Ladd was among other presenters who spoke before the council work session Tuesday afternoon, hours before the meeting. According to city leaders, the city's east side faces the biggest problem when it comes to this issue.

A few public health nuisances they have identified as a result of spreading homeless camps include human waste, waste water and garbage, a harborage of rodents and disease-carrying rodents and depositing filth on public and private property.

However, Ladd said the proposed ordinance would still allow police officers to have discretion. Ideally, she said violators would move to centers closer to resources without a financial penalty.

"A homeless person that doesn't have a home isn't going to have $500 to pay a citation, so that's a waste of police resources and court system time. That's why it's so important for us to shift our paradigm from enforcement first to enforcement last," she said. "Nine times out of 10 when we approach a campsite and we ask them to move, they move."
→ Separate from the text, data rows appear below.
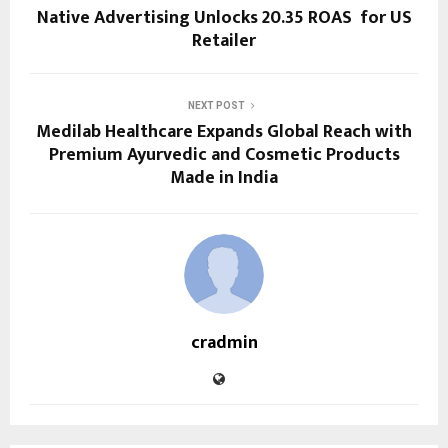
Native Advertising Unlocks 20.35 ROAS for US
Retailer
NEXT POST
Medilab Healthcare Expands Global Reach with
Premium Ayurvedic and Cosmetic Products
Made in India
cradmin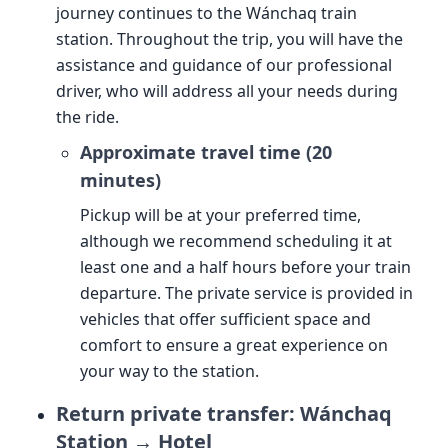
journey continues to the Wánchaq train
station. Throughout the trip, you will have the
assistance and guidance of our professional
driver, who will address all your needs during
the ride.
Approximate travel time (20
minutes)
Pickup will be at your preferred time,
although we recommend scheduling it at
least one and a half hours before your train
departure. The private service is provided in
vehicles that offer sufficient space and
comfort to ensure a great experience on
your way to the station.
Return private transfer: Wánchaq
Station → Hotel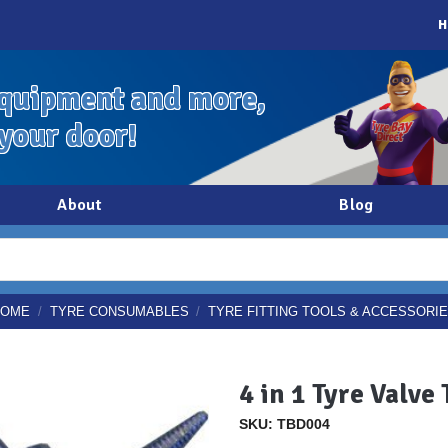
H
quipment and more,
 your door!
About
Blog
HOME
/
TYRE CONSUMABLES
/
TYRE FITTING TOOLS & ACCESSORI
4 in 1 Tyre Valve 
SKU: TBD004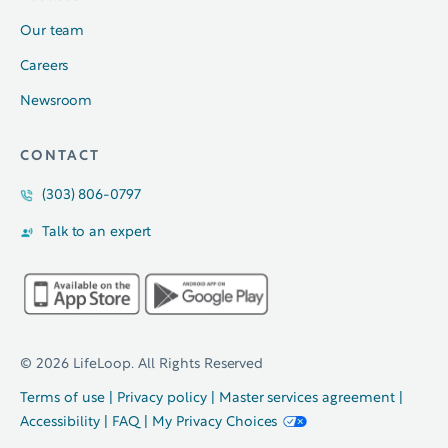
Our team
Careers
Newsroom
CONTACT
(303) 806-0797
Talk to an expert
© 2026 LifeLoop. All Rights Reserved
Terms of use
|
Privacy policy
|
Master services agreement
|
Accessibility
|
FAQ
|
My Privacy Choices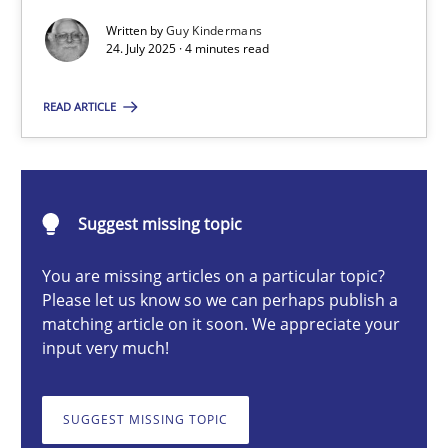
Written by
Guy Kindermans
24. July 2025 · 4 minutes read
Guy Kindermans
READ ARTICLE
24.07.2025
4 minutes
Suggest missing topic
You are missing articles on a particular topic?
Please let us know so we can perhaps publish a
Why and when must requirement engineers pay attentio
matching article on it soon. We appreciate your
Neglecting personal data protection is not an option
input very much!
Methods
Practice
SUGGEST MISSING TOPIC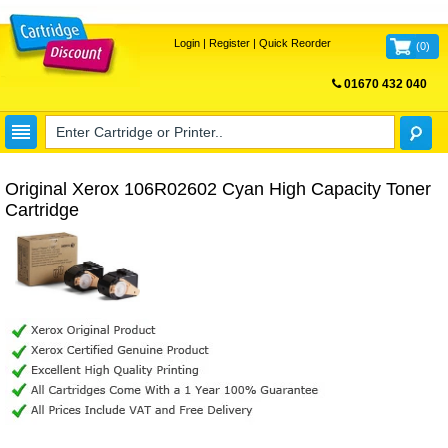
Login
|
Register
|
Quick Reorder
(
0
)
01670 432 040
FREE UK DELIVERY
Original Xerox 106R02602 Cyan High Capacity Toner
Cartridge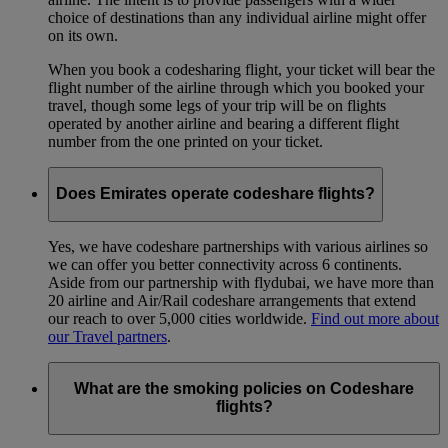
choice of destinations than any individual airline might offer
on its own.
When you book a codesharing flight, your ticket will bear the
flight number of the airline through which you booked your
travel, though some legs of your trip will be on flights
operated by another airline and bearing a different flight
number from the one printed on your ticket.
Does Emirates operate codeshare flights?
Yes, we have codeshare partnerships with various airlines so
we can offer you better connectivity across 6 continents.
Aside from our partnership with flydubai, we have more than
20 airline and Air/Rail codeshare arrangements that extend
our reach to over 5,000 cities worldwide.
Find out more about
our Travel partners
.
What are the smoking policies on Codeshare
flights?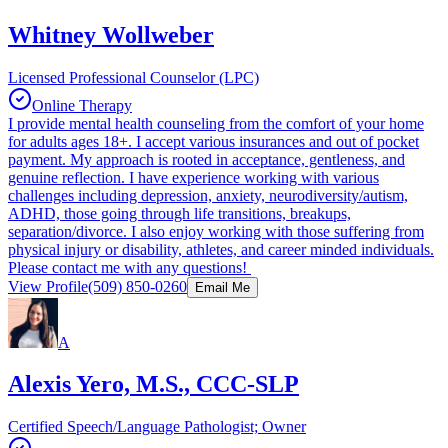
Whitney Wollweber
Licensed Professional Counselor (LPC)
Online Therapy
I provide mental health counseling from the comfort of your home
for adults ages 18+. I accept various insurances and out of pocket
payment. My approach is rooted in acceptance, gentleness, and
genuine reflection. I have experience working with various
challenges including depression, anxiety, neurodiversity/autism,
ADHD, those going through life transitions, breakups,
separation/divorce. I also enjoy working with those suffering from
physical injury or disability, athletes, and career minded individuals.
Please contact me with any questions!
View Profile
(509) 850-0260
Email Me
A
Alexis Yero, M.S., CCC-SLP
Certified Speech/Language Pathologist; Owner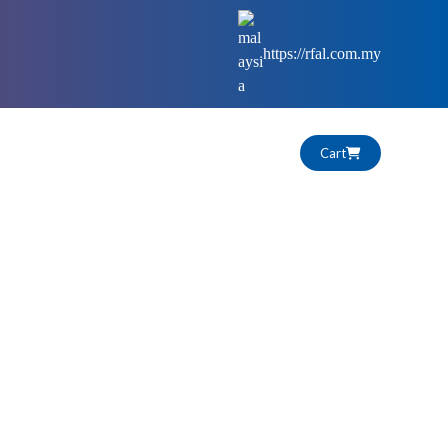
https://rfal.com.my
Cart
HIGHLIGHTS
CAREERS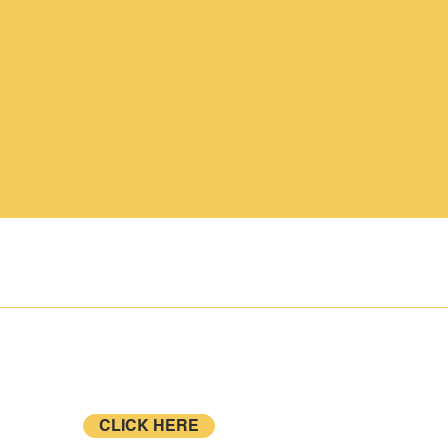
CONTACT
BLOG
Sign up to become a
NETrekk Affiliate, Club or Dealer!
CLICK HERE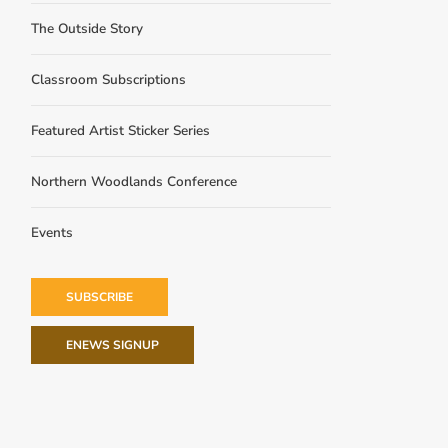
The Outside Story
Classroom Subscriptions
Featured Artist Sticker Series
Northern Woodlands Conference
Events
SUBSCRIBE
ENEWS SIGNUP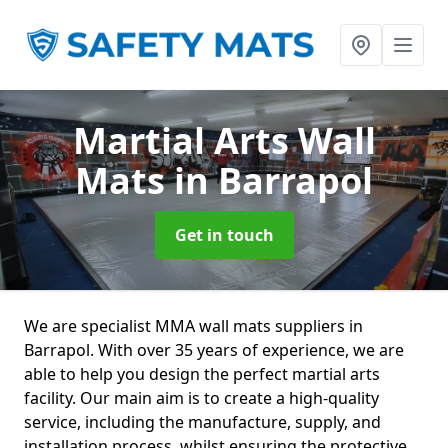
Martial Arts Wall
Mats
in Barrapol
Get in touch
We are specialist MMA wall mats suppliers in
Barrapol. With over 35 years of experience, we are
able to help you design the perfect martial arts
facility. Our main aim is to create a high-quality
service, including the manufacture, supply, and
installation process, whilst ensuring the protective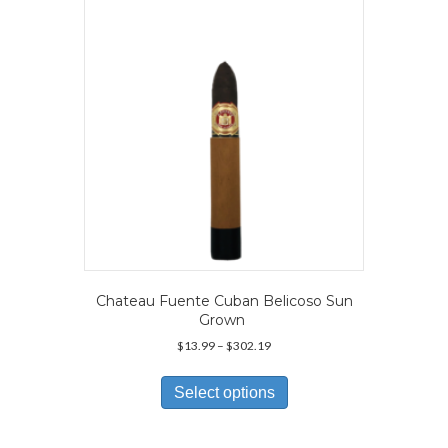
be
chosen
on
the
product
page
Chateau Fuente Cuban Belicoso Sun
Grown
Price
$
13.99
–
$
302.19
range:
This
$13.99
product
Select options
through
has
$302.19
multiple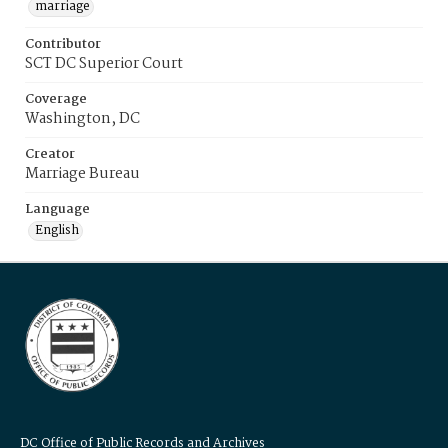
marriage
Contributor
SCT DC Superior Court
Coverage
Washington, DC
Creator
Marriage Bureau
Language
English
DC Office of Public Records and Archives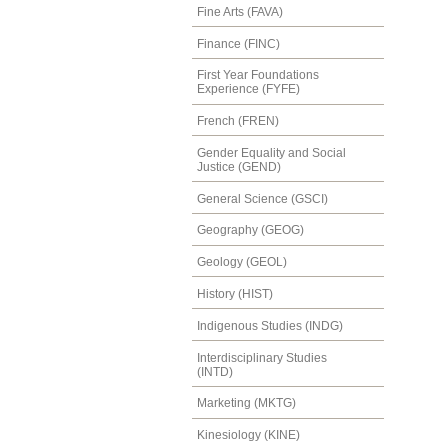
Fine Arts (FAVA)
Finance (FINC)
First Year Foundations
Experience (FYFE)
French (FREN)
Gender Equality and Social
Justice (GEND)
General Science (GSCI)
Geography (GEOG)
Geology (GEOL)
History (HIST)
Indigenous Studies (INDG)
Interdisciplinary Studies
(INTD)
Marketing (MKTG)
Kinesiology (KINE)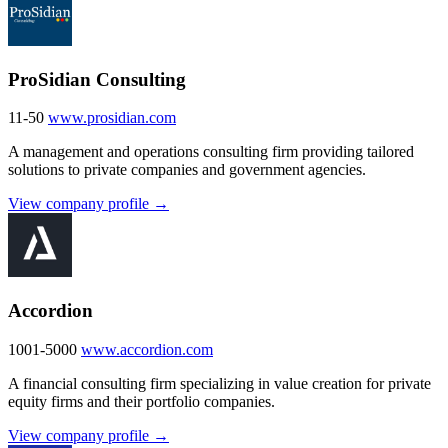
ProSidian Consulting
11-50
www.prosidian.com
A management and operations consulting firm providing tailored
solutions to private companies and government agencies.
View company profile →
Accordion
1001-5000
www.accordion.com
A financial consulting firm specializing in value creation for private
equity firms and their portfolio companies.
View company profile →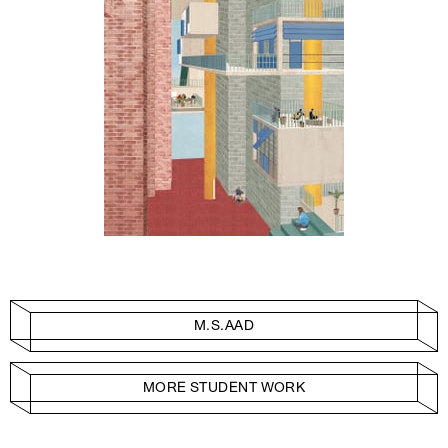
M.S.AAD
MORE STUDENT WORK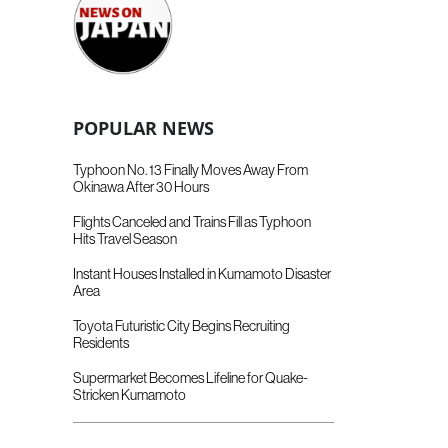
POPULAR NEWS
Typhoon No. 13 Finally Moves Away From
Okinawa After 30 Hours
Flights Canceled and Trains Fill as Typhoon
Hits Travel Season
Instant Houses Installed in Kumamoto Disaster
Area
Toyota Futuristic City Begins Recruiting
Residents
Supermarket Becomes Lifeline for Quake-
Stricken Kumamoto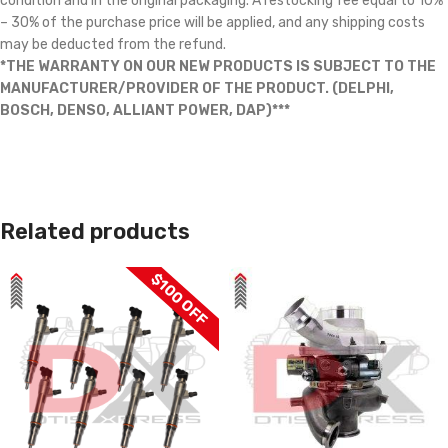
condition and in the original packaging. A restocking fee equal to 10%
– 30% of the purchase price will be applied, and any shipping costs
may be deducted from the refund.
*THE WARRANTY ON OUR NEW PRODUCTS IS SUBJECT TO THE
MANUFACTURER/PROVIDER OF THE PRODUCT. (DELPHI,
BOSCH, DENSO, ALLIANT POWER, DAP)***
Related products
$100 OFF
The proposal does not come without criticism. On Tuesday, the ACLU of Texas' senior staff attorney Trisha Trigilio released the following statement:

“Cities cannot penalize their way out of homelessness. Slapping homeless people with fines won’t change their reality. Fort Worth should pursue compassionate and constitutional policy solutions that address why people live in tents.”

In response, Bivens said most of the criticism came from people who don't live with the problem in their backyards.

"All I have to do represent the folks who elected me. Not them," she said.